[Data items]
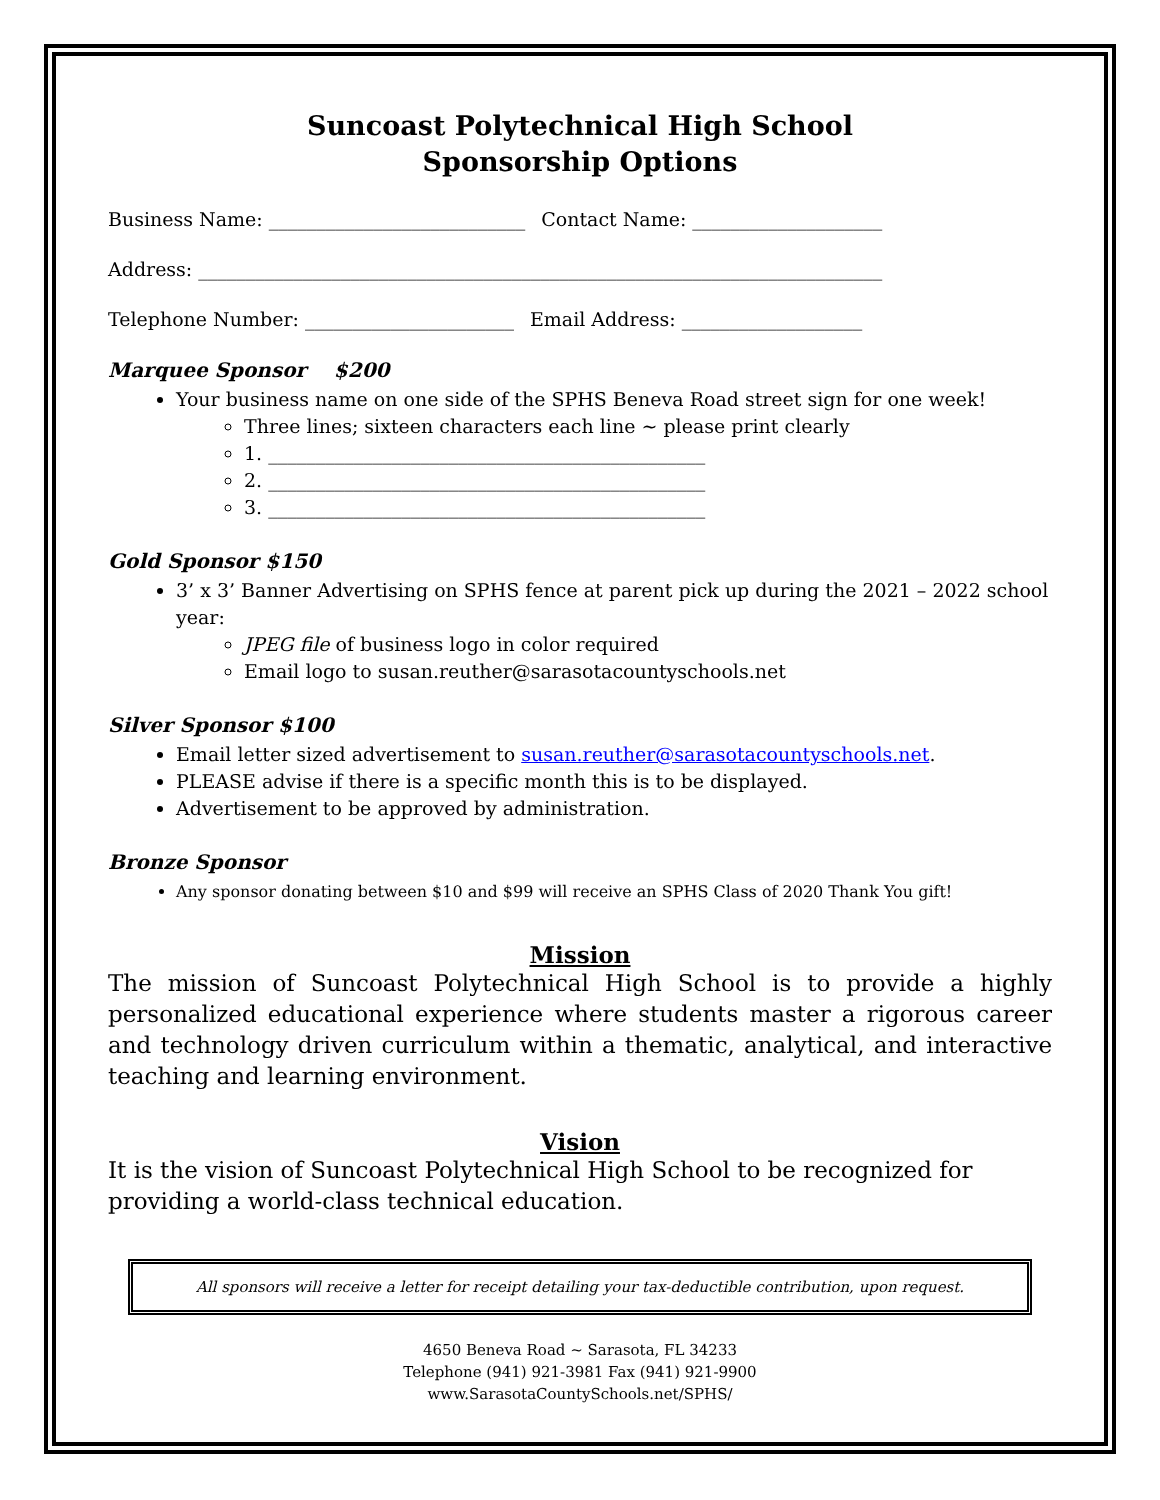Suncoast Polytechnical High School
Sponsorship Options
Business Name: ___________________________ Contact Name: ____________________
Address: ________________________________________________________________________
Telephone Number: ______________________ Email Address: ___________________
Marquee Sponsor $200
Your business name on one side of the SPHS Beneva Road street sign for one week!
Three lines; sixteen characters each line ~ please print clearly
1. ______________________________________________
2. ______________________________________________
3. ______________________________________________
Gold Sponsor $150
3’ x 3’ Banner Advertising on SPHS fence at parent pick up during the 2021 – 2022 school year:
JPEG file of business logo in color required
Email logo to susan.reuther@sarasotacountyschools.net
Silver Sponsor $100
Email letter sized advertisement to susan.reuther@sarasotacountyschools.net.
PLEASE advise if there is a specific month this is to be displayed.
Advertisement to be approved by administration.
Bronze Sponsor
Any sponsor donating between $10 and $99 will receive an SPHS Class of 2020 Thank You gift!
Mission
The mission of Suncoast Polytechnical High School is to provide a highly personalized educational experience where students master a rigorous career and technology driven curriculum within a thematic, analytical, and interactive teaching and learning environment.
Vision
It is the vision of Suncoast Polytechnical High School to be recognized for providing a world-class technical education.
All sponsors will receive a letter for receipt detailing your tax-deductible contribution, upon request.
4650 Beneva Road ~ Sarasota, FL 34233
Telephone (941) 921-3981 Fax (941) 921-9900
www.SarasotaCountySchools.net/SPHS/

Task: Copy out the range of lines above starting at the line with "3’ x 3’ Banner" and ending at the line with "PLEASE advise if", exactly and including both.

Result of the exercise:
3’ x 3’ Banner Advertising on SPHS fence at parent pick up during the 2021 – 2022 school year:
JPEG file of business logo in color required
Email logo to susan.reuther@sarasotacountyschools.net
Silver Sponsor $100
Email letter sized advertisement to susan.reuther@sarasotacountyschools.net.
PLEASE advise if there is a specific month this is to be displayed.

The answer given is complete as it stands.